O poderoso telescópio espacial viu a luz emitida por uma das galáxias mais distantes e antigas encontradas até hoje, a GN-z11, localizada a cerca de 13,3 bilhões de anos-luz de distância. Ela é vista pelo equipamento como era quando tinha apenas algumas dezenas de milhões de anos, tornando-se uma boa opção como campo de caça a aglomerados globulares jovens.

Verificação de repetição de padrões

Como os elementos químicos absorvem e emitem luz em certas frequências, o espectro de luz de fontes cósmicas contém “impressões digitais” que apontam para a composição dos objetos celestes. Os astrônomos pegaram a luz do GN-z11 visto pelo JWST e a quebraram, encontrando duas informações valiosas no processo.

“Foi estabelecido que GN-z11 contém proporções muito altas de nitrogênio e uma densidade muito alta de estrelas”, disse o coautor Daniel Schaerer, professor de astronomia da Universidade de Genebra.
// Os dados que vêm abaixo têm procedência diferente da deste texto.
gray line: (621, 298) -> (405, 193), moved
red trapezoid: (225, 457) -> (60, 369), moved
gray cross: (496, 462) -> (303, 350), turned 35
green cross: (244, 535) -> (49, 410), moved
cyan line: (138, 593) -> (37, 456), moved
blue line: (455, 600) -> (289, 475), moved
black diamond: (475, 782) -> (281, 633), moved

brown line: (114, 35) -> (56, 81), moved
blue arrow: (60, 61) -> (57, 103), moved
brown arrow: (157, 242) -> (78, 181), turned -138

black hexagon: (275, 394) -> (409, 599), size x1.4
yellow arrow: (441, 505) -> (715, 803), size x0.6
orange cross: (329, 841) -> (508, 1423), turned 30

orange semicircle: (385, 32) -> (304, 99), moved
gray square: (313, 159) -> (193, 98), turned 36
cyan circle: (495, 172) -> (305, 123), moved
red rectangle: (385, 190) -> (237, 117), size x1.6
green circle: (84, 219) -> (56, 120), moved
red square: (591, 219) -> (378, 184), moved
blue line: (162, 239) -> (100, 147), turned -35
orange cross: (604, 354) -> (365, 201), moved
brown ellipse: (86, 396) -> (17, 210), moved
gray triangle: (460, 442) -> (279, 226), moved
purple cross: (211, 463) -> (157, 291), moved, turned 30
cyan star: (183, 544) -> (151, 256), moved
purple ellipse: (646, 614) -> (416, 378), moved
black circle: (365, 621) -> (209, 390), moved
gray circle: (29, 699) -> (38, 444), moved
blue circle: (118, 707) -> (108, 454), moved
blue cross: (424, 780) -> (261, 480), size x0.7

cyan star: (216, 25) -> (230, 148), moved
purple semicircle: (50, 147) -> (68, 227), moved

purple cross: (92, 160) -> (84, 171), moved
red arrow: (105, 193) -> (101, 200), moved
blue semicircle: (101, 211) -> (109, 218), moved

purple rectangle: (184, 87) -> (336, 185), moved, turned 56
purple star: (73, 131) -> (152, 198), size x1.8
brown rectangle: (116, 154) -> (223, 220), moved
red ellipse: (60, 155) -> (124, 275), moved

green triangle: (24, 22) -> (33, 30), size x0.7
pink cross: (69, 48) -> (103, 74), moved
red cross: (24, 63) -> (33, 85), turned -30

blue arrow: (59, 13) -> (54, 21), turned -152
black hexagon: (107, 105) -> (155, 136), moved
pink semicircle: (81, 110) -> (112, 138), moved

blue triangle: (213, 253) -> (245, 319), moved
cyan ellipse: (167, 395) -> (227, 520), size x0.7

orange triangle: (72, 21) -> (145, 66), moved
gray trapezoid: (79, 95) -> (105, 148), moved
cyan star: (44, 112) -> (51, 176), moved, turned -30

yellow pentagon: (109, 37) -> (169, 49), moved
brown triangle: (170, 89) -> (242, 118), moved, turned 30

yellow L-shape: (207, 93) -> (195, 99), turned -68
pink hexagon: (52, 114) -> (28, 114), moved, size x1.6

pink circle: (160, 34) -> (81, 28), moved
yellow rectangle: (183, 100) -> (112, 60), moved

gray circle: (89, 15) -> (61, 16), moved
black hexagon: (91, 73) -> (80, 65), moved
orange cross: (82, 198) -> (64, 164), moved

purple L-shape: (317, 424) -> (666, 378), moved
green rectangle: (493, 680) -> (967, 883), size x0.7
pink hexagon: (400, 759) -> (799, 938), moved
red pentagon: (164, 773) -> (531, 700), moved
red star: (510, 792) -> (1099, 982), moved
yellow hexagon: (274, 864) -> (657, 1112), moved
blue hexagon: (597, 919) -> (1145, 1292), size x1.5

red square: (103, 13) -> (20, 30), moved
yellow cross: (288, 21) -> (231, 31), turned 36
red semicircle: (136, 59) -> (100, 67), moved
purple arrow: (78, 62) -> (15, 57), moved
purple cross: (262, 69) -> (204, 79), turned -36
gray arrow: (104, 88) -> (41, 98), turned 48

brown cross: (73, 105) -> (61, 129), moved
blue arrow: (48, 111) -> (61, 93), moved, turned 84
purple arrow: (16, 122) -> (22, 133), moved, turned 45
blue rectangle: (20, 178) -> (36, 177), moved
Esses fatos indicam que vários aglomerados globulares estão nascendo naquela galáxia, ainda hospedando estrelas supermassivas ativas. Isso porque a forte presença de nitrogênio só pode ser explicada pela combustão de hidrogênio a temperaturas extremamente altas – que podem ser alcançadas apenas nos núcleos de estrelas supermassivas, segundo Charbonnel.

Os resultados reforçam o modelo de enriquecimento estelar supermassivo sugerido pelo estudo para explicar as estranhas composições de aglomerados globulares. O próximo passo da investigação será olhar para mais aglomerados globulares em galáxias distantes, para verificar se os mesmos padrões se mantêm.